D'altronde in (fig. 10) possiamo
notare come sovraccarico osseo visto tridimensionalmente a livello
superficiale corticale assuma il caratteristico aspetto del cratere
da imbuto osseo da noi tutti ben conosciuto
Fig. 10 Modellazione ad elementi
finiti della superficie ossea sotto carico in un impianto con
contatto corticale al colletto, che ben rappresenta gli effetti
del carico. Le aree che vanno dal verde al blu indicano valori
superiori ai 2,8 MPa. Si noti come viene disegnato in azzurro
una forma imbutiforme a cratere nella zona vestibolare al colletto
implantare con valori fino a 10 MPa, il quadruplo del consentito
ingravescente fino a 193 MPa. !
Le aree colorate dall'azzurro
al blu indicano valori di tensione superiori alla soglia di riassorbimento
osseo
Sorge quindi spontanea una domanda:
ha senso cercare forsennatamente il bicorticalismo quando questo
facilmente porterà a fenomeni di involuzione ossea e l'impianto
tenderà comunque a portarsi in una situazione di sola
adesione spongiosa? Pensiamo solamente a quante volte, pur di
mettere un impianto di diametro più grande, siamo andati
ad impattare le corticali vestibolari e linguali, magari rendendole
sottilissime. Questo avviene facilmente data la particolare morfologia
ossea che spesso troviamo in zona mandibolare (fig. 11)

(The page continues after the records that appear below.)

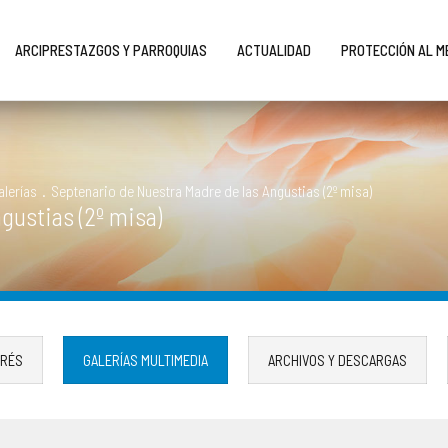
ARCIPRESTAZGOS Y PARROQUIAS
ACTUALIDAD
PROTECCIÓN AL 
alerías
.
Septenario de Nuestra Madre de las Angustias (2º misa)
gustias (2º misa)
ERÉS
GALERÍAS MULTIMEDIA
ARCHIVOS Y DESCARGAS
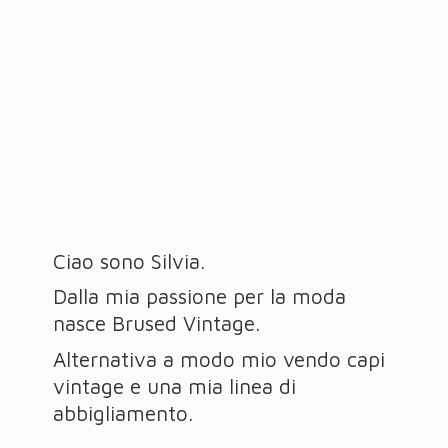
Ciao sono Silvia.
Dalla mia passione per la moda
nasce Brused Vintage.
Alternativa a modo mio vendo capi
vintage e una mia linea
di
abbigliamento.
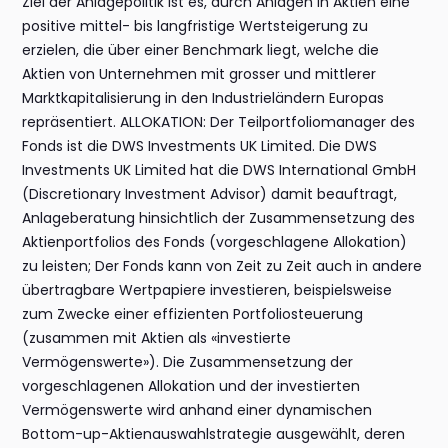
Ziel der Anlagepolitik ist es, durch Anlagen in Aktien eine
positive mittel- bis langfristige Wertsteigerung zu
erzielen, die über einer Benchmark liegt, welche die
Aktien von Unternehmen mit grosser und mittlerer
Marktkapitalisierung in den Industrieländern Europas
repräsentiert. ALLOKATION: Der Teilportfoliomanager des
Fonds ist die DWS Investments UK Limited. Die DWS
Investments UK Limited hat die DWS International GmbH
(Discretionary Investment Advisor) damit beauftragt,
Anlageberatung hinsichtlich der Zusammensetzung des
Aktienportfolios des Fonds (vorgeschlagene Allokation)
zu leisten; Der Fonds kann von Zeit zu Zeit auch in andere
übertragbare Wertpapiere investieren, beispielsweise
zum Zwecke einer effizienten Portfoliosteuerung
(zusammen mit Aktien als «investierte
Vermögenswerte»). Die Zusammensetzung der
vorgeschlagenen Allokation und der investierten
Vermögenswerte wird anhand einer dynamischen
Bottom-up-Aktienauswahlstrategie ausgewählt, deren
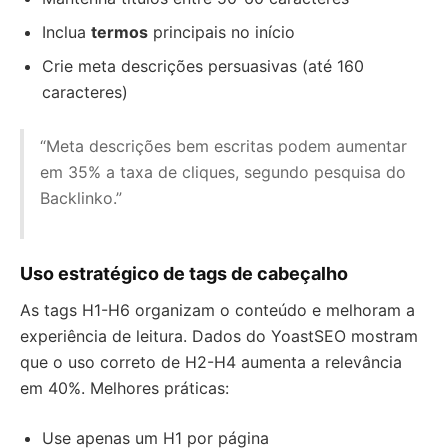
Inclua
termos
principais no início
Crie meta descrições persuasivas (até 160
caracteres)
“Meta descrições bem escritas podem aumentar
em 35% a taxa de cliques, segundo pesquisa do
Backlinko.”
Uso estratégico de tags de cabeçalho
As tags H1-H6 organizam o conteúdo e melhoram a
experiência de leitura. Dados do YoastSEO mostram
que o uso correto de H2-H4 aumenta a relevância
em 40%. Melhores práticas:
Use apenas um H1 por página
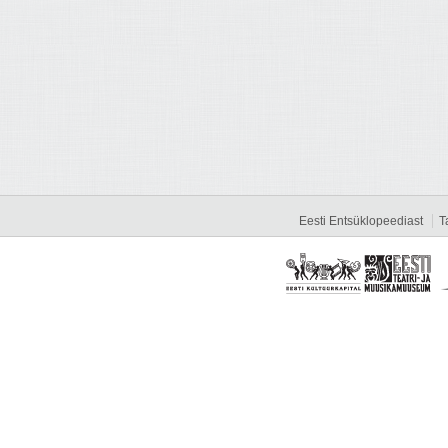
Eesti Entsüklopeediast
T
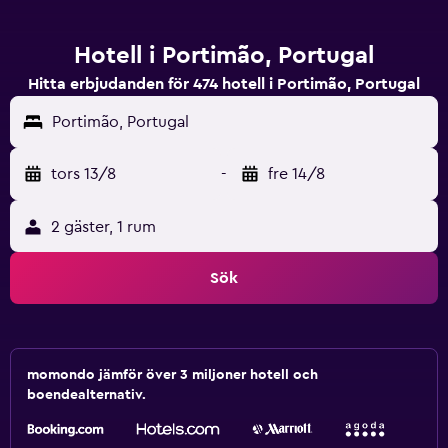
Hotell i Portimão, Portugal
Hitta erbjudanden för 474 hotell i Portimão, Portugal
Portimão, Portugal
tors 13/8
-
fre 14/8
2 gäster, 1 rum
Sök
momondo jämför över 3 miljoner hotell och
boendealternativ.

Fig. 11 Foto di sezione mandibolare
(Tillmann) che evidenzia come facilmente possiamo impattare,
o peggio fenestrare nelle corticali durante il posizionamento
implantare se eccediamo nel diametro della fixture.
Che metabolismo potrà
avere un osso così sottile? Inoltre non ci sono studi
che ci indichino le capacità di rigenerazione e vitalità
della sola corticale, sarà in grado quest'ultima di reagire
al nostro atto chirurgico e di generare una osteointegrazione?